■ TASK GOAL:
Go over the records and copy every line with the string "maker".

_ _ _ _ _

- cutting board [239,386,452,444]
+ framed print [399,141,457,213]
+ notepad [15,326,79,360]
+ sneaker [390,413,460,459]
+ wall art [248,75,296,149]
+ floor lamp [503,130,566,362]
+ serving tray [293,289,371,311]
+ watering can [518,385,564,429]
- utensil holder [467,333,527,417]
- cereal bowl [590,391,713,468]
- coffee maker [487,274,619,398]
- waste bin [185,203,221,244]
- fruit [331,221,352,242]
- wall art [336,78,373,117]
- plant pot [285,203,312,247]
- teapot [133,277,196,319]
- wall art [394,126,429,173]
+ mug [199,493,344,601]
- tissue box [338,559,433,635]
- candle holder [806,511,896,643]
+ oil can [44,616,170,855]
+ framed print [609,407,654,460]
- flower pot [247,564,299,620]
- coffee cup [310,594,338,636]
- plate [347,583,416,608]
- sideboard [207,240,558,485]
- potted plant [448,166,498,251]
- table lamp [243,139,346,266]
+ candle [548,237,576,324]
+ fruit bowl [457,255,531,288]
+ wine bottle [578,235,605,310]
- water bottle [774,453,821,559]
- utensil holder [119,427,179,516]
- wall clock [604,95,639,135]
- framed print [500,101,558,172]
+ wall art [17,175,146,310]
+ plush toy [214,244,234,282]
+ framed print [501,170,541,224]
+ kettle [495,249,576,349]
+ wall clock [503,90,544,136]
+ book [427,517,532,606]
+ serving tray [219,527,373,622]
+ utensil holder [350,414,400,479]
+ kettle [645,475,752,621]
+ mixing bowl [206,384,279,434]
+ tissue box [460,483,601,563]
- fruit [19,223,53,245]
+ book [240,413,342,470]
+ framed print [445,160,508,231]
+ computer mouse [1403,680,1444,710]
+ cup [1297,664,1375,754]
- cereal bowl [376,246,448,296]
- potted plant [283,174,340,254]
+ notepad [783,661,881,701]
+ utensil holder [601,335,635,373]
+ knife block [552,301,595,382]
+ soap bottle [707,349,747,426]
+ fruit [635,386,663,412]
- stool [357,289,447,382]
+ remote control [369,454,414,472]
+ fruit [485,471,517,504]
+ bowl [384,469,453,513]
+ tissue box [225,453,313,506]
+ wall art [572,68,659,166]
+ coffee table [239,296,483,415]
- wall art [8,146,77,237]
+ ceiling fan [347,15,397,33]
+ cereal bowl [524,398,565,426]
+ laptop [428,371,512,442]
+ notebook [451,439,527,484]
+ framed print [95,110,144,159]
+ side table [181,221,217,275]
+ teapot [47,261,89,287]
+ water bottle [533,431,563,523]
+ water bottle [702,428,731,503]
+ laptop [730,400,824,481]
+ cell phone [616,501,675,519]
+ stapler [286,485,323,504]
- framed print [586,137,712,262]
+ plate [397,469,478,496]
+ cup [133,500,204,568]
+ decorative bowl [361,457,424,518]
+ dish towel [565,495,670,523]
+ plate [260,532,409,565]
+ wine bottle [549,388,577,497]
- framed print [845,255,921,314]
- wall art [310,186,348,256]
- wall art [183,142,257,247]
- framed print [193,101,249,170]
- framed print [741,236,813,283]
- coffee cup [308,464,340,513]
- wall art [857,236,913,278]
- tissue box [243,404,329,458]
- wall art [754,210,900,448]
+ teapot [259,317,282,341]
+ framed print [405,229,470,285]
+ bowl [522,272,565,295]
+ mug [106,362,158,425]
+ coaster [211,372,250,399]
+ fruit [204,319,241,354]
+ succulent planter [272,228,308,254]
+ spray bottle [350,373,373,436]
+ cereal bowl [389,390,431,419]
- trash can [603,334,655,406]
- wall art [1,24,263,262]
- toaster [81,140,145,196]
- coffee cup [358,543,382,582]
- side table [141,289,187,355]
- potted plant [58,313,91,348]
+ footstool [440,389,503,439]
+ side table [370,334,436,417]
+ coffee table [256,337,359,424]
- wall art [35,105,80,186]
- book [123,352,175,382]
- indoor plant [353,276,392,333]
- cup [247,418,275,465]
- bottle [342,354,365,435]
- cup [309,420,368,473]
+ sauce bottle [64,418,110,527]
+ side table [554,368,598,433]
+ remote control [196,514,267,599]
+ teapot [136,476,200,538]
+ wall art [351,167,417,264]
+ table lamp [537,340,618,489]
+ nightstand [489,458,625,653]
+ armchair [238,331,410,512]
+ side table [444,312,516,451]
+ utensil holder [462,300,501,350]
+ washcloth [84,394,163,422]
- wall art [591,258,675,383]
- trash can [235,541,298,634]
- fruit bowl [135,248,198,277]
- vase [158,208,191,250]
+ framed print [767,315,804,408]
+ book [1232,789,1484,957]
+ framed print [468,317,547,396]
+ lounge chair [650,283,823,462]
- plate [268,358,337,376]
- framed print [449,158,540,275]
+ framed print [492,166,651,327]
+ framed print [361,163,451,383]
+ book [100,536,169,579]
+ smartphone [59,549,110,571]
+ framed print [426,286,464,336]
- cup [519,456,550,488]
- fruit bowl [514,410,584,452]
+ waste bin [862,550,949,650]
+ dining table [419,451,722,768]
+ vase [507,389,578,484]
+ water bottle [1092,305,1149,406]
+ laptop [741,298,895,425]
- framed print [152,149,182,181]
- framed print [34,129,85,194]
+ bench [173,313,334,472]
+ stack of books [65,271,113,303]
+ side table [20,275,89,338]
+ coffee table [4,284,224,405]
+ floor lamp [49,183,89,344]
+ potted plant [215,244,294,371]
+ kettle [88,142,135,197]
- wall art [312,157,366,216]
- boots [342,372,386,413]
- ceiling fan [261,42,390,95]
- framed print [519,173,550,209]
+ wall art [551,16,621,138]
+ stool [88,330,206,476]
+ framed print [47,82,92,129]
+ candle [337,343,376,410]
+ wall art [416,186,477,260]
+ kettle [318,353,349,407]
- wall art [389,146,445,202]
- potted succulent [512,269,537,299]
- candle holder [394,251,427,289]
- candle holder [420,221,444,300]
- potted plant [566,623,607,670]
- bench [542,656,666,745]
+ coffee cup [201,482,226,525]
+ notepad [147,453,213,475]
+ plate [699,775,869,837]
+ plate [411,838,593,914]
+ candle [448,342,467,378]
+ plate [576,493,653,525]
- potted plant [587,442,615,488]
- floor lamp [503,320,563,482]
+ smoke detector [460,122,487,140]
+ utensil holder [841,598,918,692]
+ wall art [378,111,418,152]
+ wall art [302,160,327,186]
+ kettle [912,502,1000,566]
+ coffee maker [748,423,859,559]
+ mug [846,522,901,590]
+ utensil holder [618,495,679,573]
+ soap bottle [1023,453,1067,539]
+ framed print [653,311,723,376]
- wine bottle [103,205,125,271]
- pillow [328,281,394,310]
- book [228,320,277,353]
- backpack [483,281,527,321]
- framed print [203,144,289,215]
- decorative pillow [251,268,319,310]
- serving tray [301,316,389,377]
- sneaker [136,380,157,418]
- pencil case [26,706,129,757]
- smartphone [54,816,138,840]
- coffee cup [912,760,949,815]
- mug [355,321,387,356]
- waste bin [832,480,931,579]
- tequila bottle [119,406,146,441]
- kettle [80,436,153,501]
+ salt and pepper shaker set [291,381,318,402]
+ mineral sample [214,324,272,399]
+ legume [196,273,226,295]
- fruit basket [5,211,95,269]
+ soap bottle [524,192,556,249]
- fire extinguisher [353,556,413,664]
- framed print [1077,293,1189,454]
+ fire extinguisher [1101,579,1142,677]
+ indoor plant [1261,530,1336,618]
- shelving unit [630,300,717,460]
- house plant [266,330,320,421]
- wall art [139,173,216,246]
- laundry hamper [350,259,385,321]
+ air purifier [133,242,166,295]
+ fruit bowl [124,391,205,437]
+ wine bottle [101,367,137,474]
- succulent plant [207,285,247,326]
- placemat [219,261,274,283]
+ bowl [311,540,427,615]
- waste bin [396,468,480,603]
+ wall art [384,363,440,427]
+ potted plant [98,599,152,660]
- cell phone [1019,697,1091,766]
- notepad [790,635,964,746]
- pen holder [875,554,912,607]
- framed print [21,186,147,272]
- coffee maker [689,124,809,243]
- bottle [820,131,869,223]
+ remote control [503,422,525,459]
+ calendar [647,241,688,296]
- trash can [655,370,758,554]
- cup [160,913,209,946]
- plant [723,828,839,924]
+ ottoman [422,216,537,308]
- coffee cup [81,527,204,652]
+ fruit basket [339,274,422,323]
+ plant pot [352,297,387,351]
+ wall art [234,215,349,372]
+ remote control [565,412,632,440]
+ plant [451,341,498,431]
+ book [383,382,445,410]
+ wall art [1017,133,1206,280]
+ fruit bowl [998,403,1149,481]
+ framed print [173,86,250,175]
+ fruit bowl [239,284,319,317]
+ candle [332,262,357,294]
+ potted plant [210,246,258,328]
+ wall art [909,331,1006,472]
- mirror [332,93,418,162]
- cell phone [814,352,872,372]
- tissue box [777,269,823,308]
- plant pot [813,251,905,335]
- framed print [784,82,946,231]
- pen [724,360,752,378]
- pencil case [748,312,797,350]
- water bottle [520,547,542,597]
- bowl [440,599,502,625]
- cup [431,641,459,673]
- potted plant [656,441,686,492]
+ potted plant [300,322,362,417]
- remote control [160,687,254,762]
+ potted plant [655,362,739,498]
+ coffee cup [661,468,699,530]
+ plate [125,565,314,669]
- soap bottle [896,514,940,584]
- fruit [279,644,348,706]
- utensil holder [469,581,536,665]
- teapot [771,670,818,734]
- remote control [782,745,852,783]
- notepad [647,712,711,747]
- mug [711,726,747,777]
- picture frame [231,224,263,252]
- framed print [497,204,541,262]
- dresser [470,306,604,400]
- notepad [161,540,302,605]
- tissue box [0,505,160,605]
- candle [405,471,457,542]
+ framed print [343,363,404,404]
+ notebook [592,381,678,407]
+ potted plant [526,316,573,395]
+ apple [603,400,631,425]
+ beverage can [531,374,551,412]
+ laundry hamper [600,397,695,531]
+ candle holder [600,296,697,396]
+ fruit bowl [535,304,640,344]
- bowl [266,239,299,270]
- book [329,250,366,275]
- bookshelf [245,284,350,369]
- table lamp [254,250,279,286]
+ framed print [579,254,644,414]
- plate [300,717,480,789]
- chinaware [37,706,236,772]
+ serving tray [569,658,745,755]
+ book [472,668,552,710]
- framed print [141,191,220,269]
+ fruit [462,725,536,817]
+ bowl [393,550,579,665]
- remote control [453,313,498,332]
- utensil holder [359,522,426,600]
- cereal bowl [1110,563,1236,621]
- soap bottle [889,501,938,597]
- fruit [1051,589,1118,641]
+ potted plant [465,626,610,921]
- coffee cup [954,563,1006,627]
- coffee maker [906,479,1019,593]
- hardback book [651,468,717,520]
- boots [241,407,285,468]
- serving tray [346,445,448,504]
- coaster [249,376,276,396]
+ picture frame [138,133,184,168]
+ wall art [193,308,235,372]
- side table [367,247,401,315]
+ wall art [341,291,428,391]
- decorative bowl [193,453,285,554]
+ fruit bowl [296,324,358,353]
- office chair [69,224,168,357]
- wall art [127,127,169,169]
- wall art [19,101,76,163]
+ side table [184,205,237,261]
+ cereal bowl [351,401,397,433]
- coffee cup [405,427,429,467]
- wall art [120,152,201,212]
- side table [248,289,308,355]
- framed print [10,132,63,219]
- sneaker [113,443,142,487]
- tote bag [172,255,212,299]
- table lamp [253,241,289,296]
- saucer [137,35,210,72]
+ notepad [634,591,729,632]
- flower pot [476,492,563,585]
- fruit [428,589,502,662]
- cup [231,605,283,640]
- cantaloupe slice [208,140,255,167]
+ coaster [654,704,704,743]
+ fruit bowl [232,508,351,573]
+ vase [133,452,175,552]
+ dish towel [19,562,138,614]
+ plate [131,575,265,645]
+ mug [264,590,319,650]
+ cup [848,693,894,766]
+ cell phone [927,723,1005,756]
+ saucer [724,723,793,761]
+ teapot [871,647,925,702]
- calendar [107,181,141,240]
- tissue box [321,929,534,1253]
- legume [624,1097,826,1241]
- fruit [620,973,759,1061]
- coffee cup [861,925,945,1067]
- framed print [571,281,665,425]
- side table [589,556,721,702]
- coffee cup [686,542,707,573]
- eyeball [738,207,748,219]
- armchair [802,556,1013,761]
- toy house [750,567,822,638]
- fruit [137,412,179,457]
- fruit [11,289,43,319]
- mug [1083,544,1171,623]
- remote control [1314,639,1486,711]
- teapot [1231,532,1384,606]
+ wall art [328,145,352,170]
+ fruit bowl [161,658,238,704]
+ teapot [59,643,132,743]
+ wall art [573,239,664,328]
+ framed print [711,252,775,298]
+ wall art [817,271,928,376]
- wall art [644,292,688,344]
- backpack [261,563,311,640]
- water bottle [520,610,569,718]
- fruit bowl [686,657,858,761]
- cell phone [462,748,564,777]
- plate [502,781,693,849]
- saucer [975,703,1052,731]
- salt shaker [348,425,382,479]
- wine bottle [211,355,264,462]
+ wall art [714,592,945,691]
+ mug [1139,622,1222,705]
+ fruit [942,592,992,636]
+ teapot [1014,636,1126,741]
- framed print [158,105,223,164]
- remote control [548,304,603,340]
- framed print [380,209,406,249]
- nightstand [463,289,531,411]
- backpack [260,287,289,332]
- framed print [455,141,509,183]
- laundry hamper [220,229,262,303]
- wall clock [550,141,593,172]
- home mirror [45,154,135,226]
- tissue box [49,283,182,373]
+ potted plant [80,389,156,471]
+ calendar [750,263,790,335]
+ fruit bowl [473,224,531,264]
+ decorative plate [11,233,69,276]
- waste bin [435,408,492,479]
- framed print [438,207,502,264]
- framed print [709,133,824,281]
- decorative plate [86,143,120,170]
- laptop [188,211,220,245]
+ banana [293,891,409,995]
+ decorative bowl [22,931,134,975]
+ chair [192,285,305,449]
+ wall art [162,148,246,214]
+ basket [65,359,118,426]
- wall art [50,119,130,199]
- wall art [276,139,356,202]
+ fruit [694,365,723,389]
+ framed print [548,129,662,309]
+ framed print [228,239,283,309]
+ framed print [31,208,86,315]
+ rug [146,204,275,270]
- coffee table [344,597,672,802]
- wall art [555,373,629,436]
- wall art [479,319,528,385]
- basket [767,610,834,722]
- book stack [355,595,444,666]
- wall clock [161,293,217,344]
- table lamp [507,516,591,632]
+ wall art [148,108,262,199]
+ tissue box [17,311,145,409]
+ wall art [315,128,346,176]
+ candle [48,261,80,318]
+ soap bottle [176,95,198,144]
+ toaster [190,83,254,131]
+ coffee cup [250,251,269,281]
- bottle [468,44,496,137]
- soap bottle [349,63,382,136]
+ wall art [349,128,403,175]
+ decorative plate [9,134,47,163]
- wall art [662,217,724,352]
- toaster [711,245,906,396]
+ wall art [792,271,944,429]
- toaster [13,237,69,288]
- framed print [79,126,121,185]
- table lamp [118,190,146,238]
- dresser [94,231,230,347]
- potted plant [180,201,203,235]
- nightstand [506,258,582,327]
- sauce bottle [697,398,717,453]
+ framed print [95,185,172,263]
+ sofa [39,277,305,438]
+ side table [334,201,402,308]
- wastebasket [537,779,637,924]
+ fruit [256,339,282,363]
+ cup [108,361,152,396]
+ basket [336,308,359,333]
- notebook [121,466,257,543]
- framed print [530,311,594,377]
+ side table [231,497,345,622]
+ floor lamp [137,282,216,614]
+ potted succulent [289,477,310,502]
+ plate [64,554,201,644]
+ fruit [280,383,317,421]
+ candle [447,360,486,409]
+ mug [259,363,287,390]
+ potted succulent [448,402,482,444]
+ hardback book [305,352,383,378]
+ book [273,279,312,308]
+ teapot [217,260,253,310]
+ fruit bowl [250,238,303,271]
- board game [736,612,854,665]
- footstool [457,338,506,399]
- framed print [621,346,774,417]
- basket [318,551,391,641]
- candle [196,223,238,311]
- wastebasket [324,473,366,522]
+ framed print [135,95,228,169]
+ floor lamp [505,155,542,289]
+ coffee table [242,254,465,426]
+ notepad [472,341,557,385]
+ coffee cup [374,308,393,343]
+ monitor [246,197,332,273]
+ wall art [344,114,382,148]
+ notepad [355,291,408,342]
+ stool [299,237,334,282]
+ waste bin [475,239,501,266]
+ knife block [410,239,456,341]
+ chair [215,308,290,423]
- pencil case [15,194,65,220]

_ _ _ _ _

■ THE COMPLETED TASK:
- coffee maker [487,274,619,398]
+ coffee maker [748,423,859,559]
- coffee maker [689,124,809,243]
- coffee maker [906,479,1019,593]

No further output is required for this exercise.